The driver shortages meant getting goods out of ports was difficult, and that you could end up incurring more demurrage charges. If your goods are stuck at the side of the port, and your freight handler says there are demurrage charges, then your cost of goods goes up - and that is before you get them into your warehouse, offloaded and off to your customers.
Overall, Brexit has added about three weeks to our overall, end-to-end supply chain from when goods hit a UK port to arriving at our DHL warehouse for processing. Our group companies in Europe aren’t experiencing the same impact as we are in the UK, but that’s just how it is now and what we are faced with.
I think things will improve; it’s just a matter of time for things to settle down, for the systems to be found, for people to become fully familiar with the processes and for the pandemic to end - all these sorts of things, and then we can fully discover the new normal.
I don’t think we will ever get back to the slick and predictable supply chains as we had pre-Brexit; there will still be an extended amount of time for goods to not only arrive but clear the ports. Inevitably there is more cost, more administration and less stability which is never a good thing, but this is now the trading environment that we must all continue to adjust to up and down the channel.
Peter Cowan, procurement director, Data Direct
It is clear Brexit was not ‘What it said
on the tin’. Having been announced and positioned as the easiest deal in history by Dr Liam Fox, it was anything but. Making such an announcement probably hampered the negotiation from the off, and markets have not been the same since.
However, as with any short- or long-term barrier being imposed, it has changed market dynamics and this in itself has led to many new opportunities. More marginal business, that used to have competition from Europe, now gives advantage to whoever has the ‘home’ stock.
One of the really difficult regions is Northern Ireland, where new legislation means that there are administration charges to ship to a part of the UK, due to being treated differently and carries the same documentation charges and checks as shipping to the EU. There is still no answer to this difficulty right now but, hopefully, it will be found.

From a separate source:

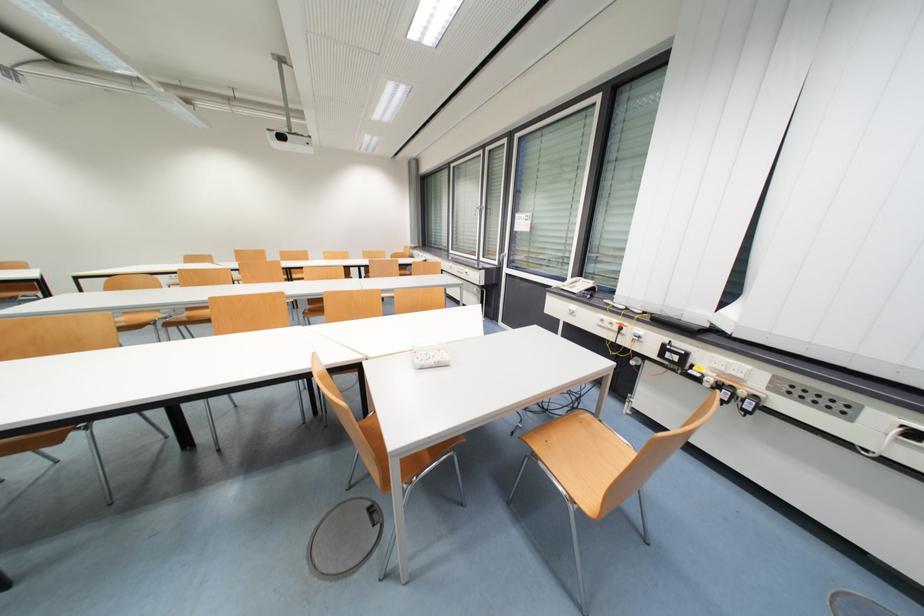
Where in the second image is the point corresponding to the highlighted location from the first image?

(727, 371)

At Data Direct we have tackled Brexit, and its complexities, as an opportunity. We now fulfil deliveries in the UK for companies/brands that did not want to hold their own stock over here, but still had a user-base to satisfy; we can fill that logistics gap, and all parties have benefited in doing so. Without doubt, our volumes to the EU are lower, but our gains on the domestic market have by far outweighed any loss.
Besides Brexit, there are greater challenges – many still because of COVID. Supply chain logistics’ costs are still much higher than pre-COVID, and now oil prices are putting further pressure on costs. Continuing disruption at manufacturing centres are also causing delays and disruption. There is talk of the ‘new normal’, but we are still some way off seeing that crystallised.